====== MATERIAL FOR THE TASK ======

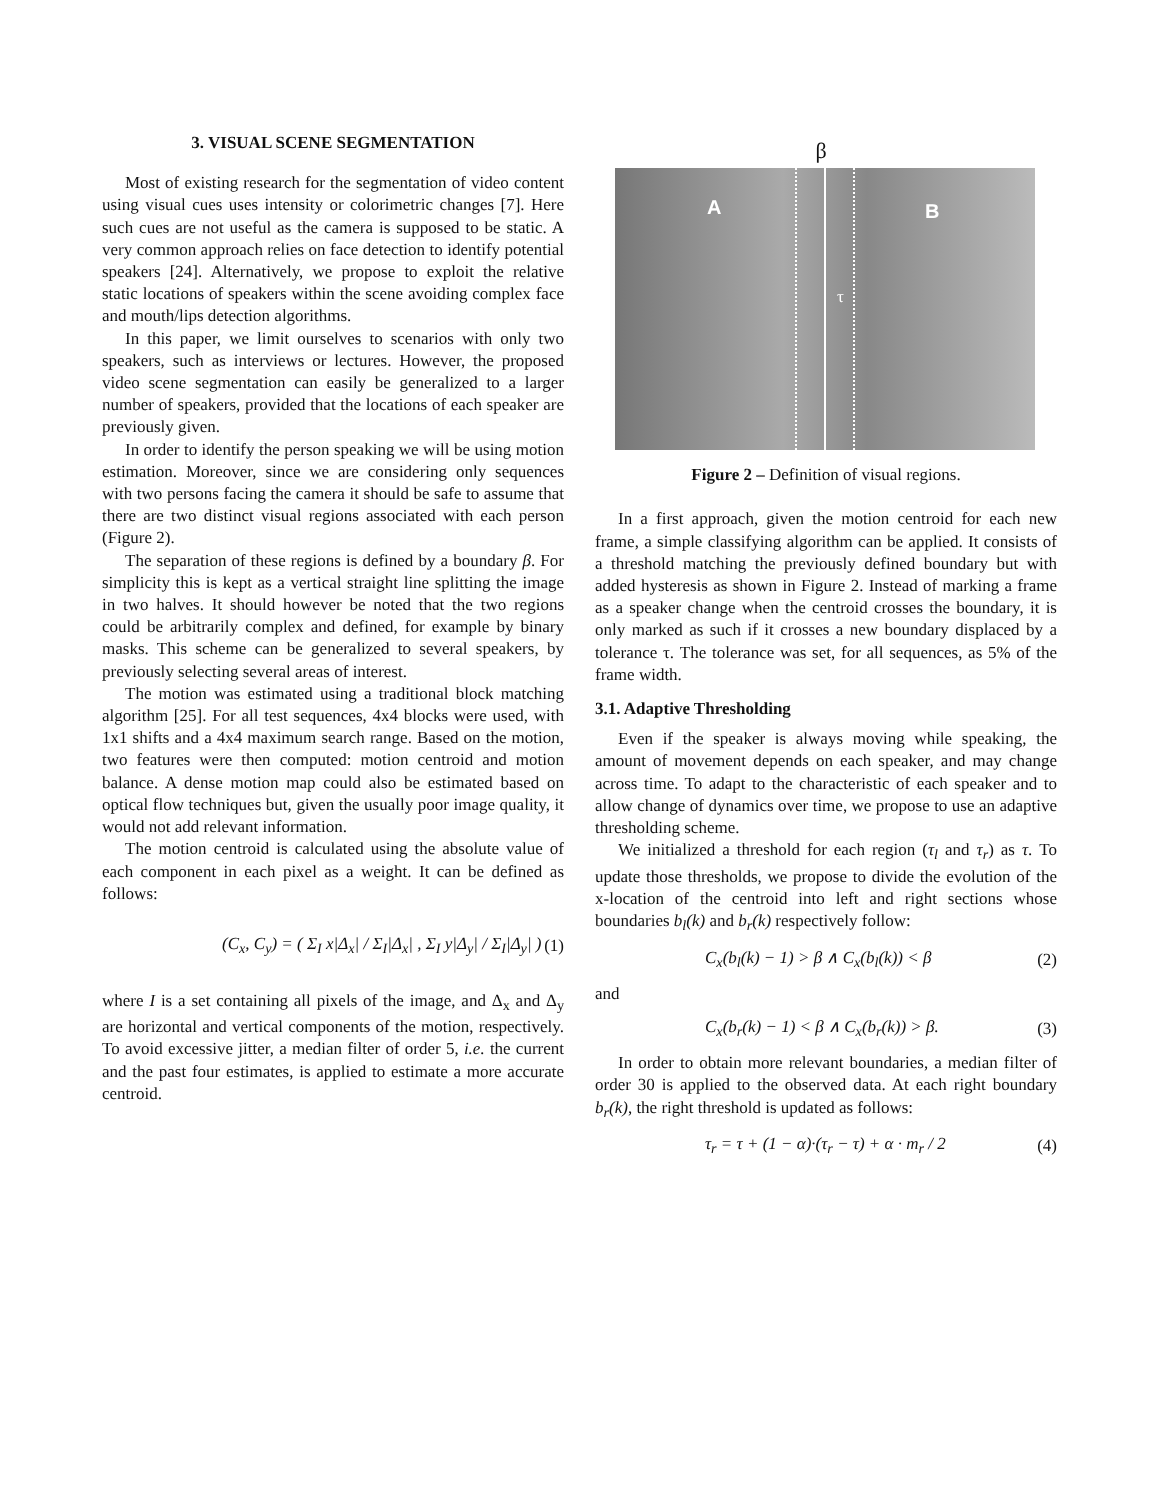3. VISUAL SCENE SEGMENTATION
Most of existing research for the segmentation of video content using visual cues uses intensity or colorimetric changes [7]. Here such cues are not useful as the camera is supposed to be static. A very common approach relies on face detection to identify potential speakers [24]. Alternatively, we propose to exploit the relative static locations of speakers within the scene avoiding complex face and mouth/lips detection algorithms.
In this paper, we limit ourselves to scenarios with only two speakers, such as interviews or lectures. However, the proposed video scene segmentation can easily be generalized to a larger number of speakers, provided that the locations of each speaker are previously given.
In order to identify the person speaking we will be using motion estimation. Moreover, since we are considering only sequences with two persons facing the camera it should be safe to assume that there are two distinct visual regions associated with each person (Figure 2).
The separation of these regions is defined by a boundary β. For simplicity this is kept as a vertical straight line splitting the image in two halves. It should however be noted that the two regions could be arbitrarily complex and defined, for example by binary masks. This scheme can be generalized to several speakers, by previously selecting several areas of interest.
The motion was estimated using a traditional block matching algorithm [25]. For all test sequences, 4x4 blocks were used, with 1x1 shifts and a 4x4 maximum search range. Based on the motion, two features were then computed: motion centroid and motion balance. A dense motion map could also be estimated based on optical flow techniques but, given the usually poor image quality, it would not add relevant information.
The motion centroid is calculated using the absolute value of each component in each pixel as a weight. It can be defined as follows:
(C<sub>x</sub>, C<sub>y</sub>) = ( Σ<sub>I</sub> x|Δ<sub>x</sub>| / Σ<sub>I</sub>|Δ<sub>x</sub>| , Σ<sub>I</sub> y|Δ<sub>y</sub>| / Σ<sub>I</sub>|Δ<sub>y</sub>| ) (1)
where I is a set containing all pixels of the image, and Δ<sub>x</sub> and Δ<sub>y</sub> are horizontal and vertical components of the motion, respectively. To avoid excessive jitter, a median filter of order 5, i.e. the current and the past four estimates, is applied to estimate a more accurate centroid.
β
A B
τ
Figure 2 – Definition of visual regions.
In a first approach, given the motion centroid for each new frame, a simple classifying algorithm can be applied. It consists of a threshold matching the previously defined boundary but with added hysteresis as shown in Figure 2. Instead of marking a frame as a speaker change when the centroid crosses the boundary, it is only marked as such if it crosses a new boundary displaced by a tolerance τ. The tolerance was set, for all sequences, as 5% of the frame width.
3.1. Adaptive Thresholding
Even if the speaker is always moving while speaking, the amount of movement depends on each speaker, and may change across time. To adapt to the characteristic of each speaker and to allow change of dynamics over time, we propose to use an adaptive thresholding scheme.
We initialized a threshold for each region (τ<sub>l</sub> and τ<sub>r</sub>) as τ. To update those thresholds, we propose to divide the evolution of the x-location of the centroid into left and right sections whose boundaries b<sub>l</sub>(k) and b<sub>r</sub>(k) respectively follow:
C<sub>x</sub>(b<sub>l</sub>(k) − 1) > β ∧ C<sub>x</sub>(b<sub>l</sub>(k)) < β (2)
and
C<sub>x</sub>(b<sub>r</sub>(k) − 1) < β ∧ C<sub>x</sub>(b<sub>r</sub>(k)) > β. (3)
In order to obtain more relevant boundaries, a median filter of order 30 is applied to the observed data. At each right boundary b<sub>r</sub>(k), the right threshold is updated as follows:
τ<sub>r</sub> = τ + (1 − α)·(τ<sub>r</sub> − τ) + α · m<sub>r</sub> / 2 (4)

======

DIRECTIONS FOR THIS TASK: The answer consists of the records repeated exactly, without any images.

RESPONSE TO THE TASK:
3. VISUAL SCENE SEGMENTATION
Most of existing research for the segmentation of video content using visual cues uses intensity or colorimetric changes [7]. Here such cues are not useful as the camera is supposed to be static. A very common approach relies on face detection to identify potential speakers [24]. Alternatively, we propose to exploit the relative static locations of speakers within the scene avoiding complex face and mouth/lips detection algorithms.
In this paper, we limit ourselves to scenarios with only two speakers, such as interviews or lectures. However, the proposed video scene segmentation can easily be generalized to a larger number of speakers, provided that the locations of each speaker are previously given.
In order to identify the person speaking we will be using motion estimation. Moreover, since we are considering only sequences with two persons facing the camera it should be safe to assume that there are two distinct visual regions associated with each person (Figure 2).
The separation of these regions is defined by a boundary β. For simplicity this is kept as a vertical straight line splitting the image in two halves. It should however be noted that the two regions could be arbitrarily complex and defined, for example by binary masks. This scheme can be generalized to several speakers, by previously selecting several areas of interest.
The motion was estimated using a traditional block matching algorithm [25]. For all test sequences, 4x4 blocks were used, with 1x1 shifts and a 4x4 maximum search range. Based on the motion, two features were then computed: motion centroid and motion balance. A dense motion map could also be estimated based on optical flow techniques but, given the usually poor image quality, it would not add relevant information.
The motion centroid is calculated using the absolute value of each component in each pixel as a weight. It can be defined as follows:
(C<sub>x</sub>, C<sub>y</sub>) = ( Σ<sub>I</sub> x|Δ<sub>x</sub>| / Σ<sub>I</sub>|Δ<sub>x</sub>| , Σ<sub>I</sub> y|Δ<sub>y</sub>| / Σ<sub>I</sub>|Δ<sub>y</sub>| ) (1)
where I is a set containing all pixels of the image, and Δ<sub>x</sub> and Δ<sub>y</sub> are horizontal and vertical components of the motion, respectively. To avoid excessive jitter, a median filter of order 5, i.e. the current and the past four estimates, is applied to estimate a more accurate centroid.
β
A B
τ
Figure 2 – Definition of visual regions.
In a first approach, given the motion centroid for each new frame, a simple classifying algorithm can be applied. It consists of a threshold matching the previously defined boundary but with added hysteresis as shown in Figure 2. Instead of marking a frame as a speaker change when the centroid crosses the boundary, it is only marked as such if it crosses a new boundary displaced by a tolerance τ. The tolerance was set, for all sequences, as 5% of the frame width.
3.1. Adaptive Thresholding
Even if the speaker is always moving while speaking, the amount of movement depends on each speaker, and may change across time. To adapt to the characteristic of each speaker and to allow change of dynamics over time, we propose to use an adaptive thresholding scheme.
We initialized a threshold for each region (τ<sub>l</sub> and τ<sub>r</sub>) as τ. To update those thresholds, we propose to divide the evolution of the x-location of the centroid into left and right sections whose boundaries b<sub>l</sub>(k) and b<sub>r</sub>(k) respectively follow:
C<sub>x</sub>(b<sub>l</sub>(k) − 1) > β ∧ C<sub>x</sub>(b<sub>l</sub>(k)) < β (2)
and
C<sub>x</sub>(b<sub>r</sub>(k) − 1) < β ∧ C<sub>x</sub>(b<sub>r</sub>(k)) > β. (3)
In order to obtain more relevant boundaries, a median filter of order 30 is applied to the observed data. At each right boundary b<sub>r</sub>(k), the right threshold is updated as follows:
τ<sub>r</sub> = τ + (1 − α)·(τ<sub>r</sub> − τ) + α · m<sub>r</sub> / 2 (4)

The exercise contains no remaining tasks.